Kan anyone help me to find this driver?
I am searching for the driver for months, but I can't find him

Thanks a lot!


----------



## Houndog777 (May 17, 2007)

*Re: Intel 82801DB CH4 - AC'97 audio controller [A-1]*

Hi,
Best to install the Chipset drivers from your System or Motherboard manufacturers website. But you sound like you've tried that.

If you give us the name of your System (e.g. Dell Inspiron 8000VT) or Motherboard (e.g. Asus P5B-VM) then we will help you find the proper drivers.

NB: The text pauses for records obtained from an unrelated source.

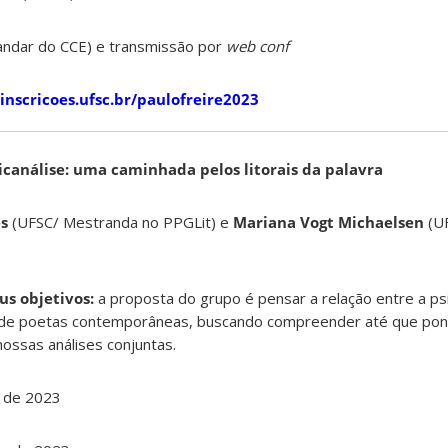
andar do CCE) e transmissão por
web conf
/inscricoes.ufsc.br/paulofreire2023
sicanálise: uma caminhada pelos litorais da palavra
s
(UFSC/ Mestranda no PPGLit) e
Mariana Vogt Michaelsen
(U
us objetivos:
a proposta do grupo é pensar a relação entre a psi
uras de poetas contemporâneas, buscando compreender até que po
 nossas análises conjuntas.
 de 2023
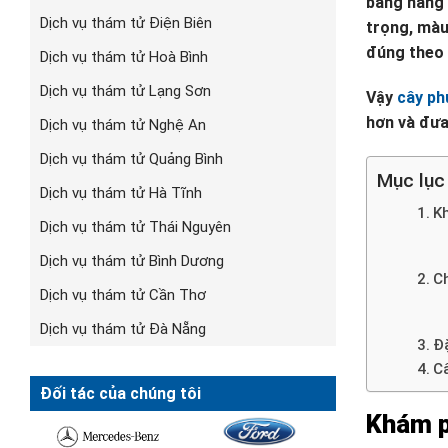
bằng năng 
Dịch vụ thám tử Điện Biên
trọng, màu 
đúng theo 
Dịch vụ thám tử Hoà Bình
Dịch vụ thám tử Lạng Sơn
Vậy
cây ph
hơn và đưa
Dịch vụ thám tử Nghệ An
Dịch vụ thám tử Quảng Bình
Mục lục
Dịch vụ thám tử Hà Tĩnh
Kh
Dịch vụ thám tử Thái Nguyên
Dịch vụ thám tử Bình Dương
Ch
Dịch vụ thám tử Cần Thơ
Dịch vụ thám tử Đà Nẵng
Đ
C
Đối tác của chúng tôi
Khám p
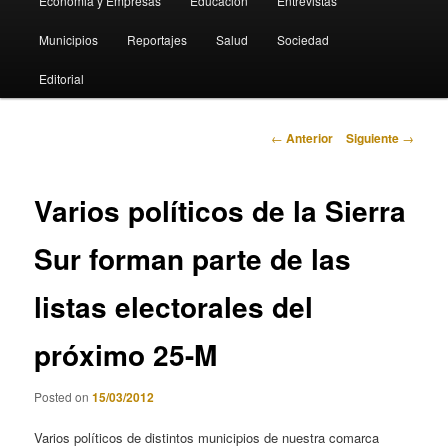
Economia y Empresas
Educación
Entrevistas
Municipios
Reportajes
Salud
Sociedad
Editorial
Navegación
←
Anterior
Siguiente
→
de
entradas
Varios políticos de la Sierra
Sur forman parte de las
listas electorales del
próximo 25-M
Posted on
15/03/2012
Varios políticos de distintos municipios de nuestra comarca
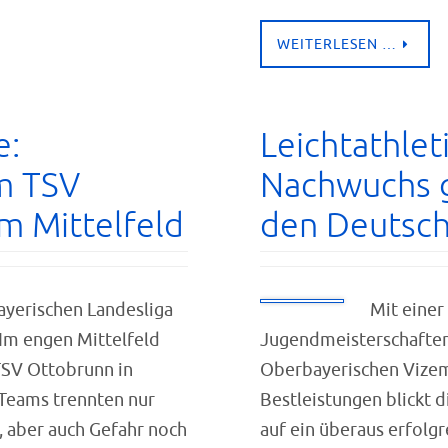
WEITERLESEN …
e:
Leichtathlet
m TSV
Nachwuchs g
im Mittelfeld
den Deutsch
ayerischen Landesliga
Mit einer
Im engen Mittelfeld
Jugendmeisterschaften,
TSV Ottobrunn in
Oberbayerischen Vizeme
 Teams trennten nur
Bestleistungen blickt 
, aber auch Gefahr noch
auf ein überaus erfol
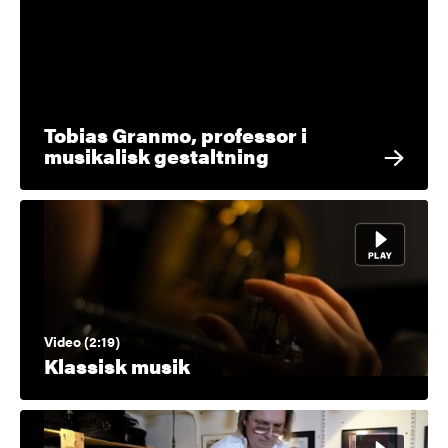
Tobias Granmo, professor i
musikalisk gestaltning
Video (2:19)
Klassisk musik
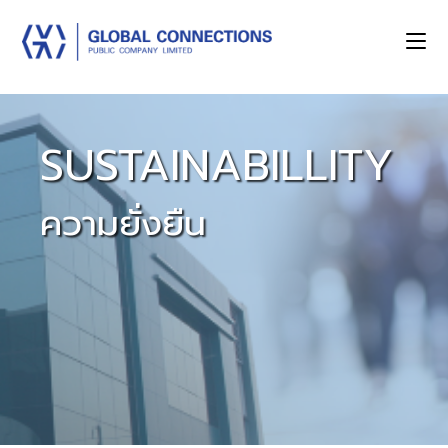
SUSTAINABILLITY
ความยั่งยืน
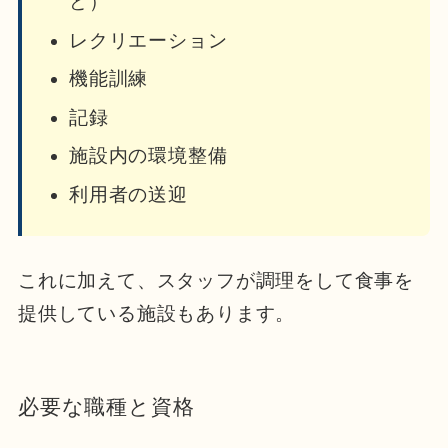
ど）
レクリエーション
機能訓練
記録
施設内の環境整備
利用者の送迎
これに加えて、スタッフが調理をして食事を
提供している施設もあります。
必要な職種と資格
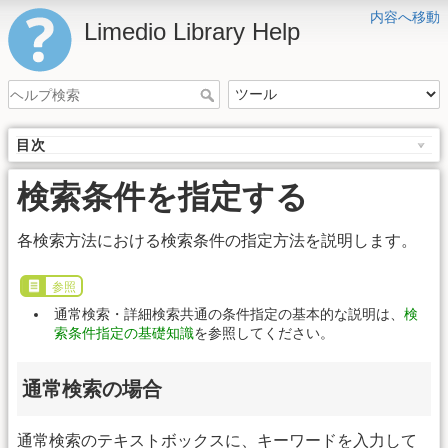
内容へ移動
Limedio Library Help
目次
検索条件を指定する
各検索方法における検索条件の指定方法を説明します。
参照
通常検索・詳細検索共通の条件指定の基本的な説明は、
検
索条件指定の基礎知識
を参照してください。
通常検索の場合
通常検索のテキストボックスに、キーワードを入力して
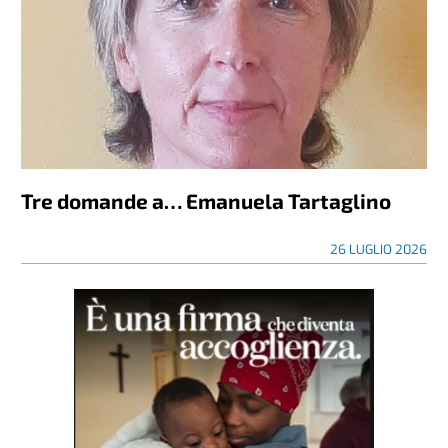
Tre domande a… Emanuela Tartaglino
26 LUGLIO 2026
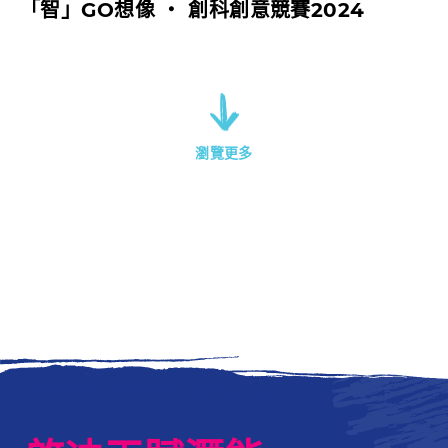
「智」GO想像 ‧ 創科創意競賽2024
瀏覽更多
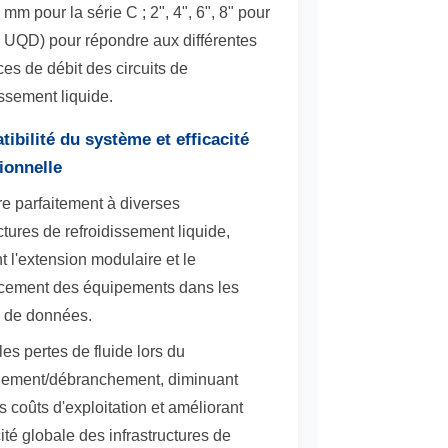
mm pour la série C ; 2", 4", 6", 8" pour
e UQD) pour répondre aux différentes
es de débit des circuits de
issement liquide.
ibilité du système et efficacité
ionnelle
re parfaitement à diverses
ctures de refroidissement liquide,
ant l'extension modulaire et le
cement des équipements dans les
s de données.
les pertes de fluide lors du
dement/débranchement, diminuant
es coûts d'exploitation et améliorant
acité globale des infrastructures de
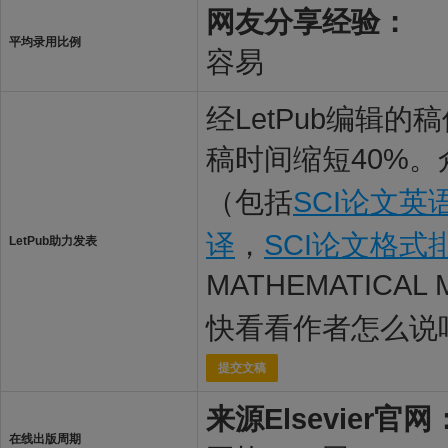
网友分享经验：
平均录用比例
容易
经LetPub编辑
稿时间缩短40%。
（包括
SCI论文英
译
，
SCI论文格式
LetPub助力发表
MATHEMATICA
快看看作者怎么说
提交文稿
来源Elsevier官网
在线出版周期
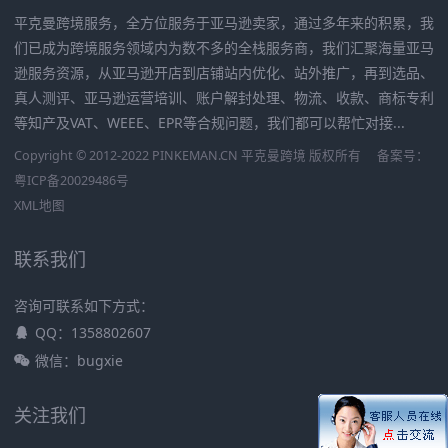
平克曼跨境服务，全方位服务于亚马逊卖家，通过多年来的积累，我
们已成为跨境服务领域内为数不多的全栈服务商，我们汇聚海量亚马
逊服务资源，从亚马逊开店到店铺站内优化、站外推广，再到选品、
真人测评、亚马逊运营培训、账户解封处理、物流、收款、商标专利
等知产及VAT、WEEE、EPR等合规问题，我们都可以帮忙对接...
Copyright © 2012-2022 PINKEMAN.CN 平克曼跨境 版权所有
备案号：
粤ICP备20029486号
XML地图
联系我们
咨询可联系如下方式：
QQ：1358802607
微信：bugxie
关注我们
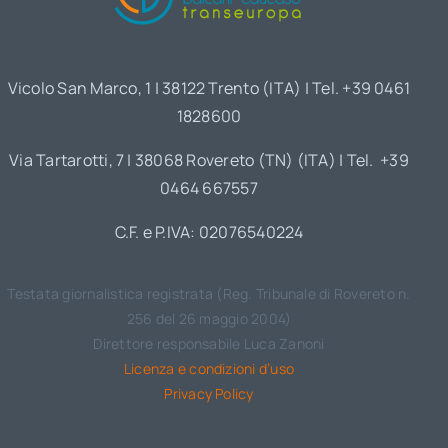
Vicolo San Marco, 1 | 38122 Trento (ITA) | Tel. +39 0461
1828600
Via Tartarotti, 7 | 38068 Rovereto (TN) (ITA) | Tel. +39
0464 667557
C.F. e P.IVA: 02076540224
Testata giornalistica registrata (Reg. Tribunale di Rovereto n.
256 del 26 maggio 2004)
Direttore responsabile Luca Zanoni
Licenza e condizioni d’uso
Privacy Policy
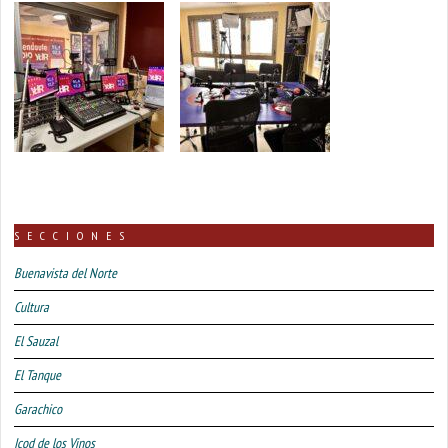
SECCIONES
Buenavista del Norte
Cultura
El Sauzal
El Tanque
Garachico
Icod de los Vinos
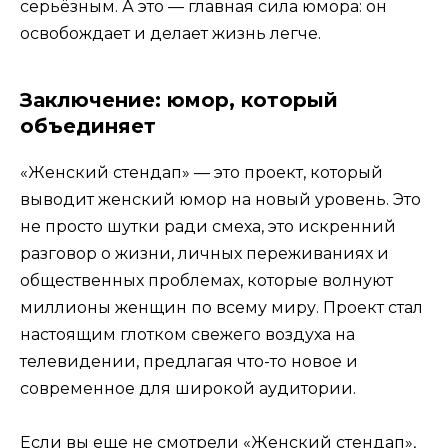
серьёзным. А это — главная сила юмора: он
освобождает и делает жизнь легче.
Заключение: юмор, который
объединяет
«Женский стендап» — это проект, который
выводит женский юмор на новый уровень. Это
не просто шутки ради смеха, это искренний
разговор о жизни, личных переживаниях и
общественных проблемах, которые волнуют
миллионы женщин по всему миру. Проект стал
настоящим глотком свежего воздуха на
телевидении, предлагая что-то новое и
современное для широкой аудитории.
Если вы еще не смотрели «Женский стендап»,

If you are unsure of the Spec of your PC, download this free utility, which will give you a System audit of your hardware.......
http://www.majorgeeks.com/download4181.html

Post back with System/Motherboard details.


----------



## pdspds (Aug 21, 2008)

*Re: Intel 82801DB CH4 - AC'97 audio controller [A-1]*

Oke, thanks

Dell dimension 4550

Here is the screenshot from everest


----------



## Houndog777 (May 17, 2007)

*Re: Intel 82801DB CH4 - AC'97 audio controller [A-1]*

Hello
I can hardly see that.....lol
What does it say at Motherboard Chipset? i845PE?
What is the name of the Motherboard?

Have you tried these drivers?
http://support.dell.com/support/dow...=-1&impid=-1&formatcnt=1&libid=3&fileid=54115


----------



## pdspds (Aug 21, 2008)

*Re: Intel 82801DB CH4 - AC'97 audio controller [A-1]*





Motherboardname: Dell dimension 4550
Motherboardchipset: Intel brookdale i845PE


----------



## Houndog777 (May 17, 2007)

*Re: Intel 82801DB CH4 - AC'97 audio controller [A-1]*

Did you try those drivers?


----------



## pdspds (Aug 21, 2008)

*Re: Intel 82801DB CH4 - AC'97 audio controller [A-1]*

Yes, it works! 
Thanks so much!!!!


----------



## Houndog777 (May 17, 2007)

*Re: Intel 82801DB CH4 - AC'97 audio controller [A-1]*

Glad it's sorted, PDS.
Enjoy!


----------



## abhinitsinha4u (Apr 13, 2011)

Sir,
Mine PC is having the same problem. I Have gone through your post but whenever i install the sound driver, computer crashes...restarts...and says computer returns from serious problem.......I can give you my system information....see if u can fix it.....


----------